Ok the car runs great while driving, will a bad valve cause the car to smoke, orrun bad, get really bad gas mileage, same thing with bad rings??
It says it is a 3.0L V6 DOHC 24 valve engine, is 2002 difference from 2003 this was produced at the end of the year and I know some things were changed such as some sensers. it has one long rectangler shaped coil... could a vacume leak on the plinum cause a low rpm missfire? I have done a compression check this cyl it is close to 90. Oh and what is a leak down test? same thing as a smoke test??

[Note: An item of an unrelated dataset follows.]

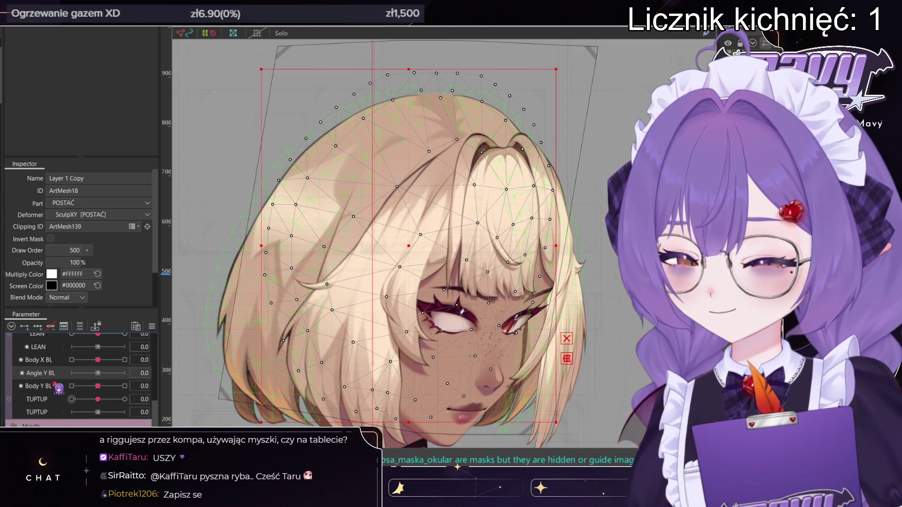
drag(55, 382, 54, 388)
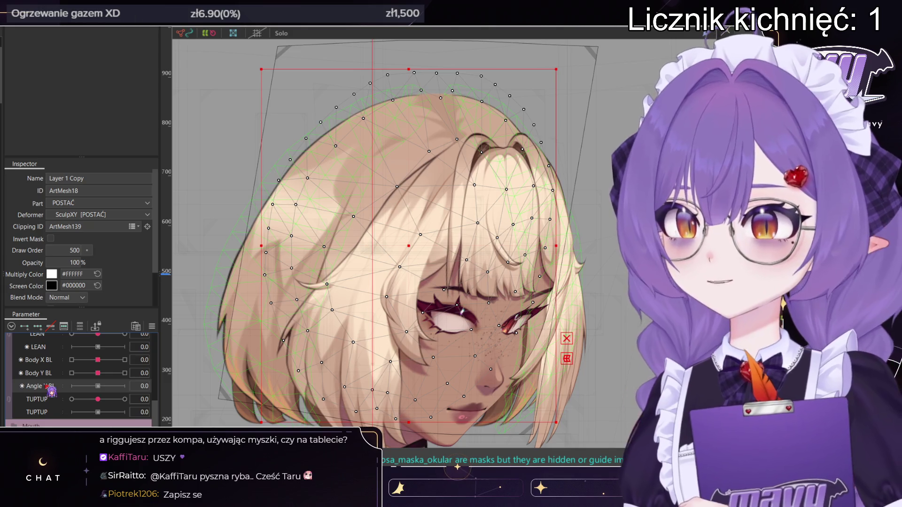
drag(83, 419, 47, 408)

Goodness, consider me in error. Indeed you do have the single coil pack. I apologize for the confusion; mixed it up with another 3.0L DOHC 24V V6 in another Ford vehicle. A vacuum leak will not cause your misfire. You have a HUGE clue with the compression test showing 90 PSI. That is nearly half of what it should be. I would think you should be somewhere between 150-180 PSI per cylinder. Did you check any of the other cylinders? A leak down test is when you insert a leakage detector into the spark plug hole, bring the piston up to dead center on the compression stroke, and admit compressed air. Once the combustion chamber is pressurized, a special gauge included in the kit will read the percentage of leakage. Leakage exceeding 20 percent is excessive. While the air pressure is retained in the cylinder, listen for the hiss of escaping air. A leak at the intake valve will be heard in the throttle body. A leak at the exhaust valve can be heard at the tail pipe. Leakage past the piston rings will be audible at the Positive Crankcase Ventilation (PCV) connection. If air is passing through a blown head gasket to an adjacent cylinder, the noise will be evident at the spark plug hole of the cylinder into which the air is leaking. Cracks in the cylinder block or gasket leakage into the cooling system may be detected by a stream of bubbles in the radiator. Good luck; I think you're on to something.